### Source material

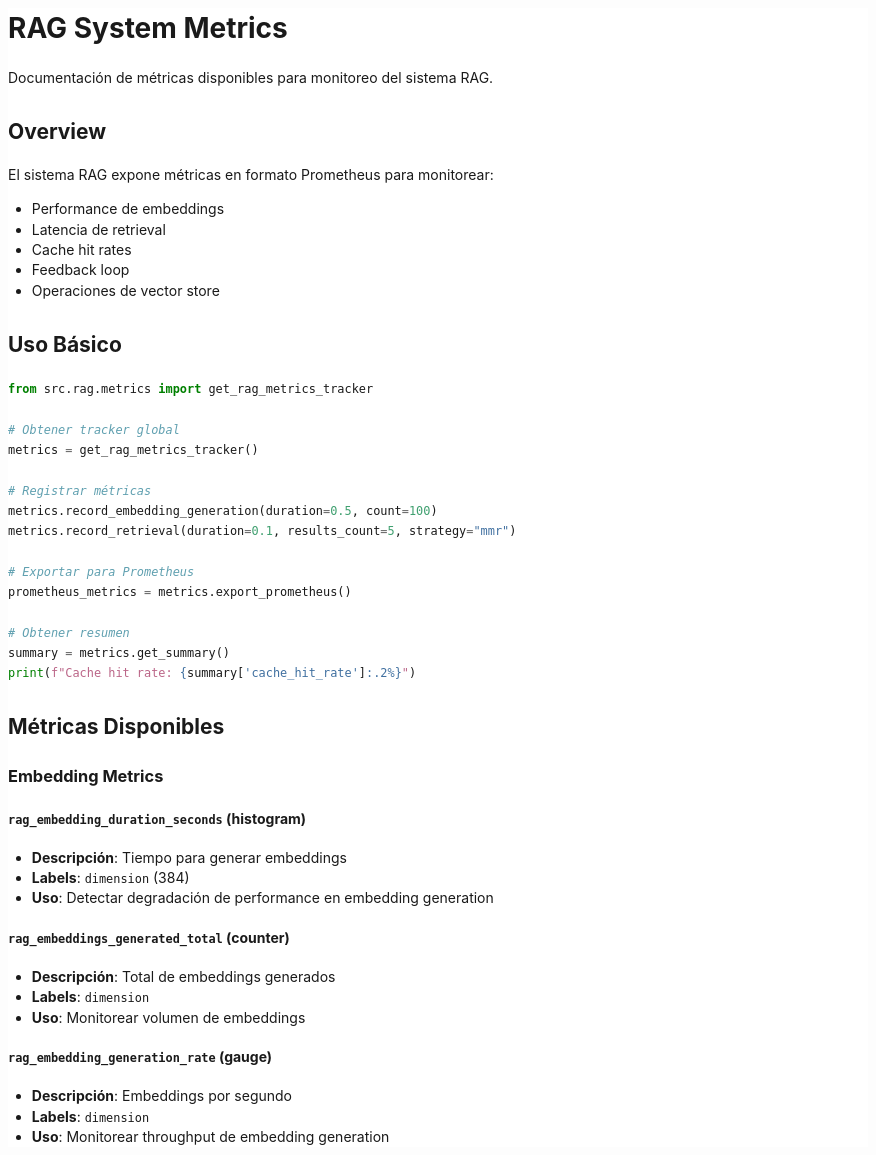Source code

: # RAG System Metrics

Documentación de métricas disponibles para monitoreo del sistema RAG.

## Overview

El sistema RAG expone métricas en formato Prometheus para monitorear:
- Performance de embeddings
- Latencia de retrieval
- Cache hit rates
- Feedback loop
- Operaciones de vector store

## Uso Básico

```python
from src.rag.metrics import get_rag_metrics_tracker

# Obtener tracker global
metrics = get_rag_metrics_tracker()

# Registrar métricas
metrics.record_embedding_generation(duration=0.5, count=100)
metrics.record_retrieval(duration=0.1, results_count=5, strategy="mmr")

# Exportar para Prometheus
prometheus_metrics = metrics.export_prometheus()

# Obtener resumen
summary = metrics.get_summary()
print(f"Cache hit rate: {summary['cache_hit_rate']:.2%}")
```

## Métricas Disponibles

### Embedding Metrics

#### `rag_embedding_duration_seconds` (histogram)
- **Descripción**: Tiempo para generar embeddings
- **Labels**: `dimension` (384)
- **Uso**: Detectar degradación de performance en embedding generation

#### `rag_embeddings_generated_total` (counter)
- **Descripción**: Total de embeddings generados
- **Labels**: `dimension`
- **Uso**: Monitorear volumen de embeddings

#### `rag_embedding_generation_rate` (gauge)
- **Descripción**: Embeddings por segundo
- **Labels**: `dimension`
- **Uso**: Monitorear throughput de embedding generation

---

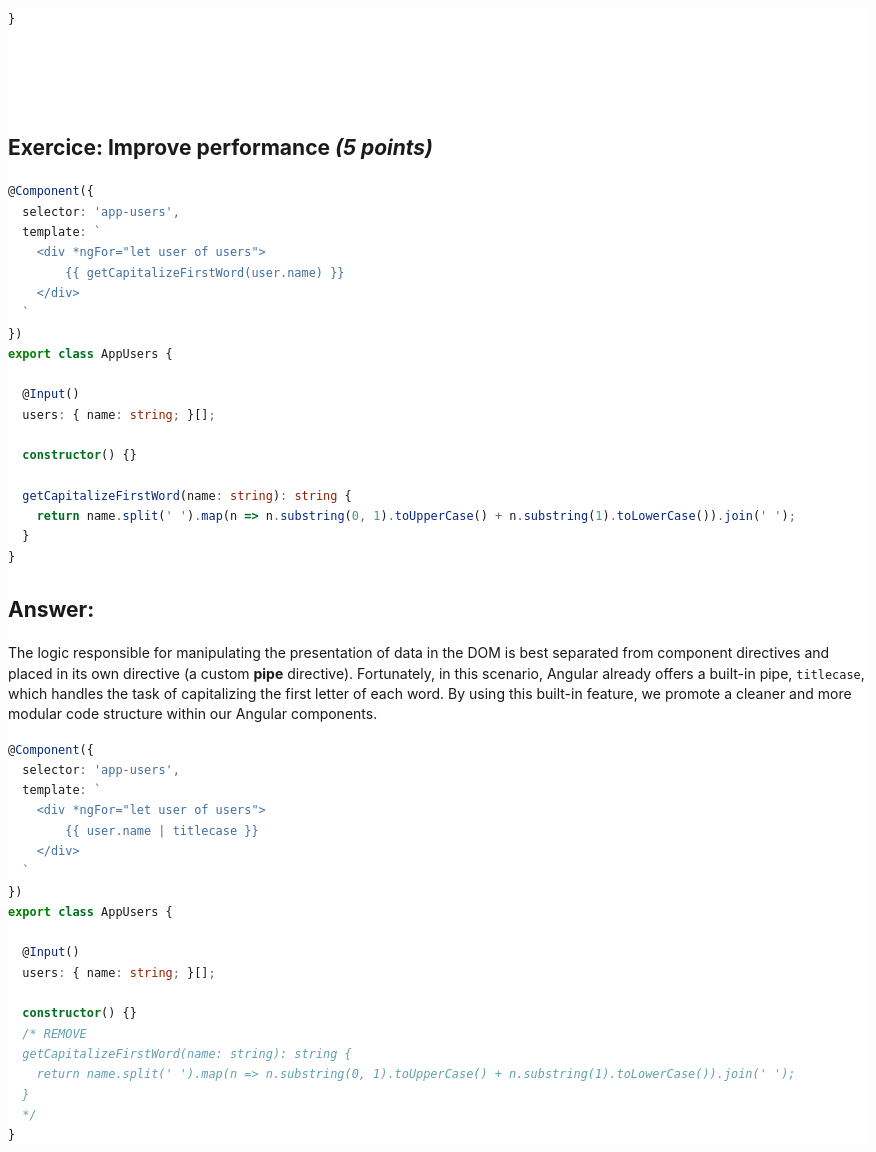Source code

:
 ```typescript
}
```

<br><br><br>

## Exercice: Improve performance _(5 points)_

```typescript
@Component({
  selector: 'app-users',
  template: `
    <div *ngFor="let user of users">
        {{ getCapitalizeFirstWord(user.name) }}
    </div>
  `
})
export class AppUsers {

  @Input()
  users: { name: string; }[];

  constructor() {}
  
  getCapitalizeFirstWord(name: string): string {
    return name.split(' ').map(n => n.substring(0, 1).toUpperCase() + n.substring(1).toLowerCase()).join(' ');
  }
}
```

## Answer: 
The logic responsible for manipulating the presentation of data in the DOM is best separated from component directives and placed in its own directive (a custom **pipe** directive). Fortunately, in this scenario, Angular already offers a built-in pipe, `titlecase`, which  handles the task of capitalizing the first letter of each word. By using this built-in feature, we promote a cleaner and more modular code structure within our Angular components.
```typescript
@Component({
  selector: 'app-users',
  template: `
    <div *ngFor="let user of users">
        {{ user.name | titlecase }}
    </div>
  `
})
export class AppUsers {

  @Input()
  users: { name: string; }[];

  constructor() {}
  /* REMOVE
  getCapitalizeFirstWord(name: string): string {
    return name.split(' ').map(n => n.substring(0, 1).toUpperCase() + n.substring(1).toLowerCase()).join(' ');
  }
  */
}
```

--

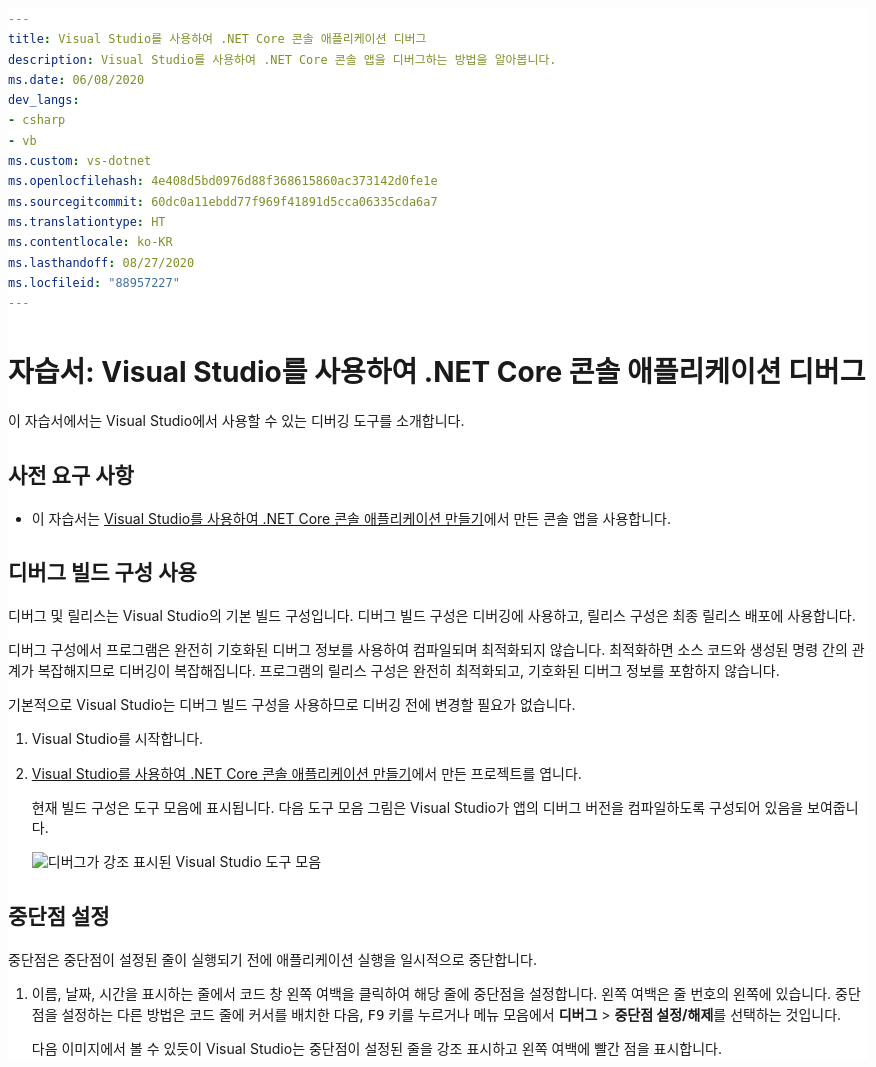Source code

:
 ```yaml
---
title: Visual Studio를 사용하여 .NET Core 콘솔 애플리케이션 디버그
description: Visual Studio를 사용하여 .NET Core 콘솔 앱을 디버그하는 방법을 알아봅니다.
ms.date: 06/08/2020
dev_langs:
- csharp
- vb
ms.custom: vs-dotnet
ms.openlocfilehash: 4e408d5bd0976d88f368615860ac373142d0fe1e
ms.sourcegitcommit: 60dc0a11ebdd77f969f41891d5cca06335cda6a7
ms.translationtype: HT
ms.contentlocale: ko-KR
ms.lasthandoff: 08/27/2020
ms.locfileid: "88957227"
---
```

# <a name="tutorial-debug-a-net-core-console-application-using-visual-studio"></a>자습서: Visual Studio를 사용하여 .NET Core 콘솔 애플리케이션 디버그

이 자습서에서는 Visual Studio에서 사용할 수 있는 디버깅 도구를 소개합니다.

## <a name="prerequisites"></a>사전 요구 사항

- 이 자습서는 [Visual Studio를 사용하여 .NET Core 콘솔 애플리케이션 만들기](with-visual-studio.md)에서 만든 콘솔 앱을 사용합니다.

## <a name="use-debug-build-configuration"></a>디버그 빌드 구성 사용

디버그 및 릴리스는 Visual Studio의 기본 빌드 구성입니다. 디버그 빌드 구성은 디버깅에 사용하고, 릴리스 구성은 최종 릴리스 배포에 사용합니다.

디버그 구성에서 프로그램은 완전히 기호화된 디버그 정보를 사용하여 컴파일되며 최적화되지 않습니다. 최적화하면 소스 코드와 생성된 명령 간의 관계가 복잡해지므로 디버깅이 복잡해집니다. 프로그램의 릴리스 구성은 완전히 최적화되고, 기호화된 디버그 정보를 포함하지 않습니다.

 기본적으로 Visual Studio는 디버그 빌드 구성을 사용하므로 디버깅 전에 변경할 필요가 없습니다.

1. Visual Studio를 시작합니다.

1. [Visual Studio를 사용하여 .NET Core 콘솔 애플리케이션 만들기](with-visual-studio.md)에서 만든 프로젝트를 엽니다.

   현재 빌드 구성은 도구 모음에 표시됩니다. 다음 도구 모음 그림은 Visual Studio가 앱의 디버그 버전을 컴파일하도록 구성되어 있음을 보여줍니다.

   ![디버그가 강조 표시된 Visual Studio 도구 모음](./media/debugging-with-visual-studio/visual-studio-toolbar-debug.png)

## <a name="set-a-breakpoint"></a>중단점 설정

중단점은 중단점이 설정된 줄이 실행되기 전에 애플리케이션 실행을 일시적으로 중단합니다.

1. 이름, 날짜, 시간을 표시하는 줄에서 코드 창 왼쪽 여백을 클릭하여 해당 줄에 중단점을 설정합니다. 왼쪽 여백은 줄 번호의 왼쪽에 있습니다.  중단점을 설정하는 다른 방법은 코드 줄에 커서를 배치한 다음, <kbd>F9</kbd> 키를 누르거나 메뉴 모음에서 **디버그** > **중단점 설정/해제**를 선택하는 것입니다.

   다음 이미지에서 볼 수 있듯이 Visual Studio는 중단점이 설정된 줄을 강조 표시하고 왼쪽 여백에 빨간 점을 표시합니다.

### Directions for this task
In the entries above, locate every line with the word "사용합니다" and copy it.

### Response below
- 이 자습서는 [Visual Studio를 사용하여 .NET Core 콘솔 애플리케이션 만들기](with-visual-studio.md)에서 만든 콘솔 앱을 사용합니다.
디버그 및 릴리스는 Visual Studio의 기본 빌드 구성입니다. 디버그 빌드 구성은 디버깅에 사용하고, 릴리스 구성은 최종 릴리스 배포에 사용합니다.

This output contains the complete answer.